Not only would the declining birthrate problem be resolved in an instant, but consumption would also expand enormously, and Japan’s GDP, which has remained stagnant for thirty years, would begin to surge all at once.
The annual budget being poured into the Children and Families Agency is about 7.3 trillion yen.
The annual budget being poured into gender equality programs exceeds 10 trillion yen.
These two programs are the very embodiment of foolish policy and the height of stupidity resulting from the Liberal Democratic Party having formed a ruling coalition with Komeito.
After pouring an enormous 17.3 trillion yen of tax money into them every single year, has the birthrate risen by even 1 percent?
Far from rising, it has continued to decline.
These two matters are the result of the Liberal Democratic Party having formed a ruling coalition with such a foolish party as Komeito.
They are also the result of Japan having remained under the domination of the Asahi Shimbun, the very extreme of folly, until August 2014.
Needless to say, if this sum of 17.3 trillion yen were invested in the costs of childbirth and child-rearing, Japan’s declining birthrate problem and the depopulation of the regions could be solved overnight.
The present overconcentration of people in Tokyo could also be resolved.

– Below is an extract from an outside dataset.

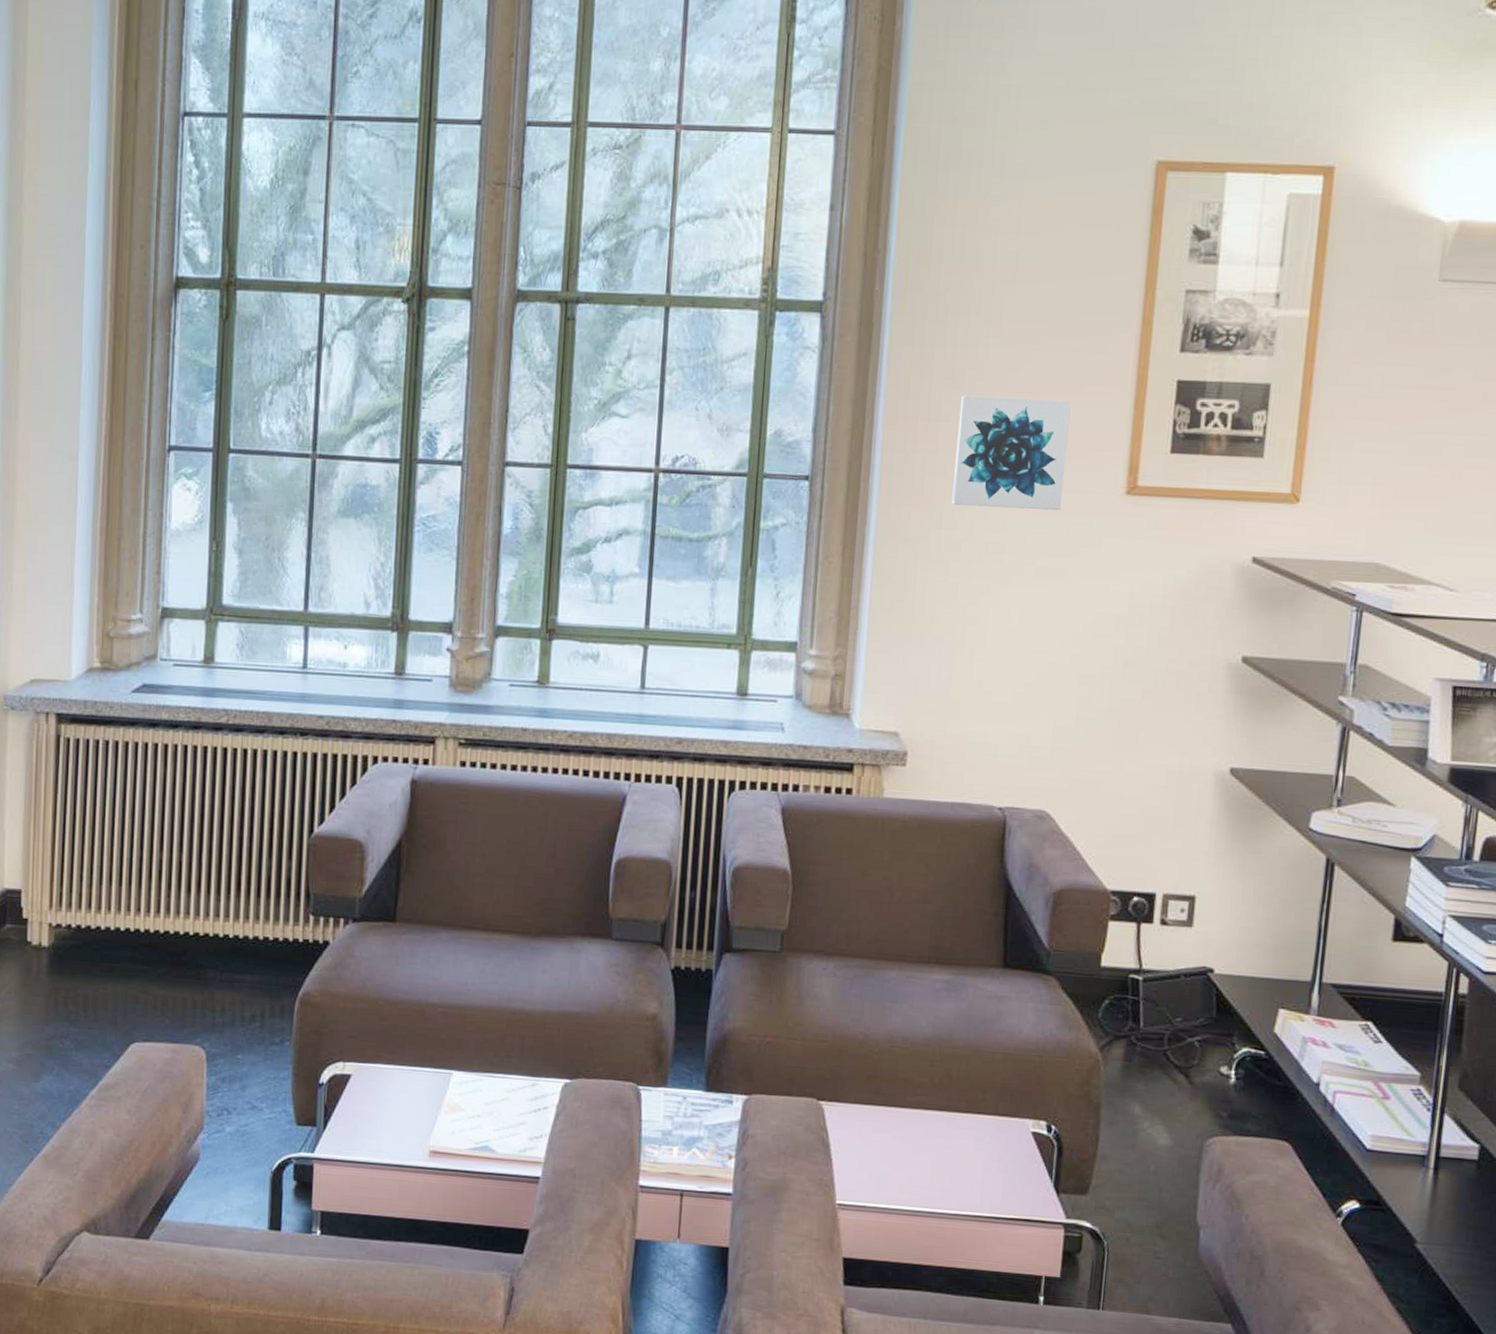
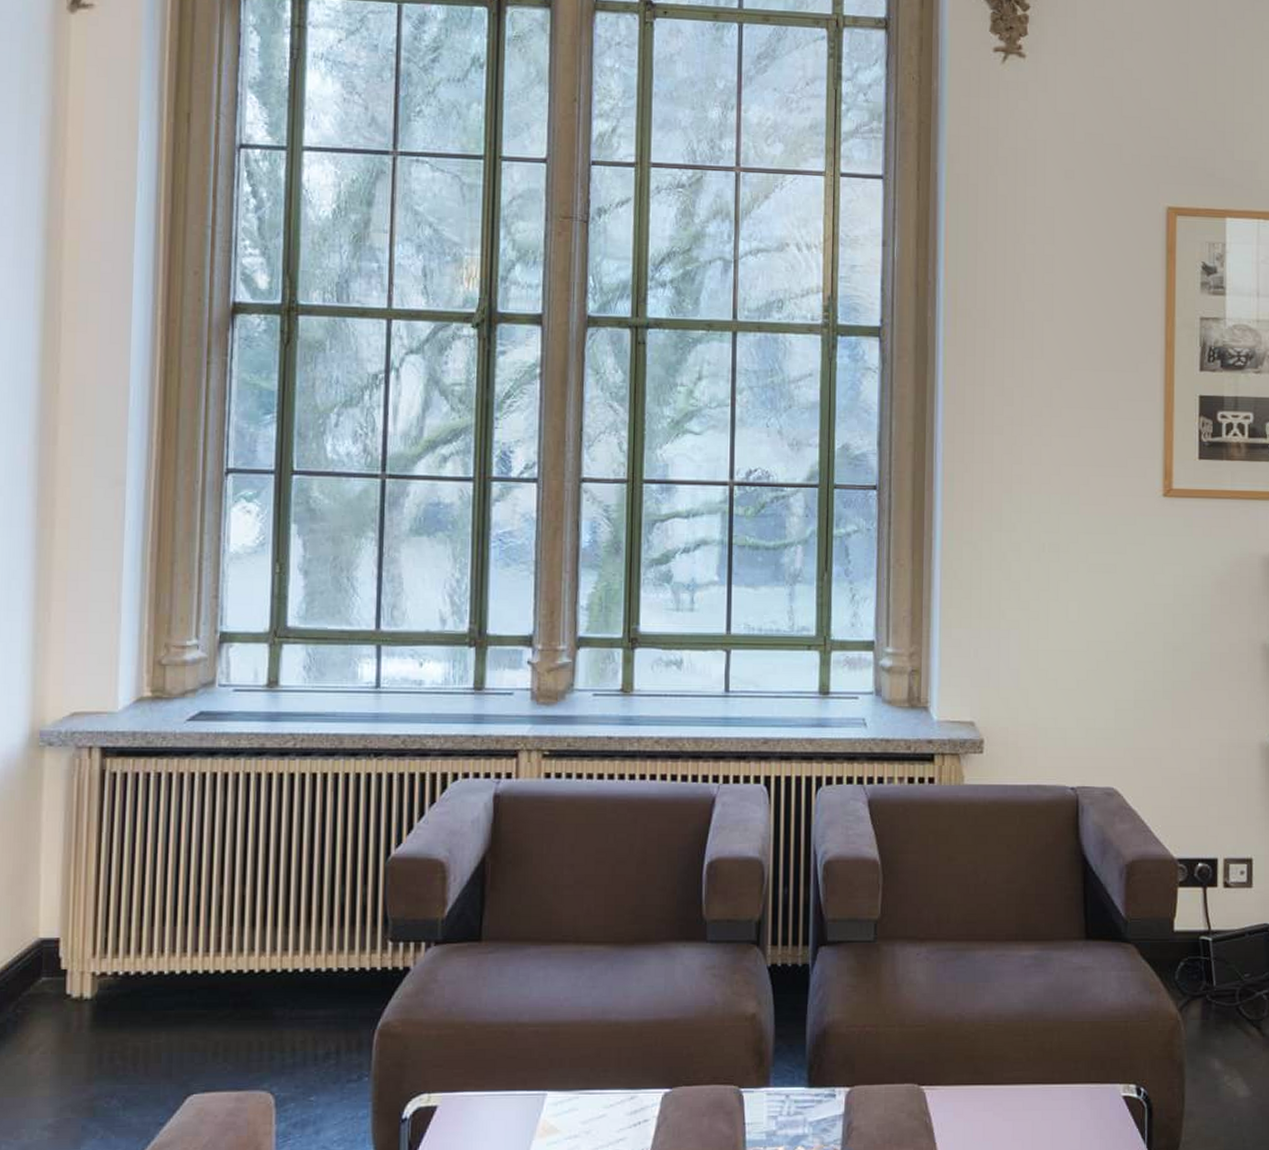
wall art: present [952,395,1072,510] -> none [1010,410,1110,512]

Japan’s regional cities are all splendid.
There must be many citizens who wish to live in the region where they were born, or in the prefectural capital of that region.
First, that money should be directed to families who marry and settle in regional areas.
If they have their first child, 5 million yen should be provided as childbirth and child-rearing support.
For the second child as well, 5 million yen, and for the third and fourth child, also 5 million yen each.
A total of 20 million yen would thus be paid.
The number of women of childbearing age in Japan, under the general statistical definition of ages 15 to 49, is about 23.2 million.
Even if one were simply to provide all of them with 1 million yen each as childbirth support, it would cost only 23 trillion yen.
It is more obvious than fire that one can foresee how many people would choose childbirth.
In reality, however, the following figure would be the practical target standard.
The annual average number of marriages, based on the most recent five years, is about 500,000 couples.
In other words, even if 20 million yen under the above system were paid to 500,000 households, it would cost only 20 trillion yen.
The annual budget being poured into the Children and Families Agency is about 7.3 trillion yen.
The annual budget being poured into gender equality programs exceeds 10 trillion yen.
Abolish these two, and set aside 20 trillion yen as a childbirth and child-rearing fund for 500,000 households each year… if it were managed through the stock market and other such means, it would go on expanding more and more.
Not only would the declining birthrate problem be resolved in an instant, but consumption would also expand enormously, and Japan’s GDP, which has remained stagnant for thirty years, would begin to surge all at once.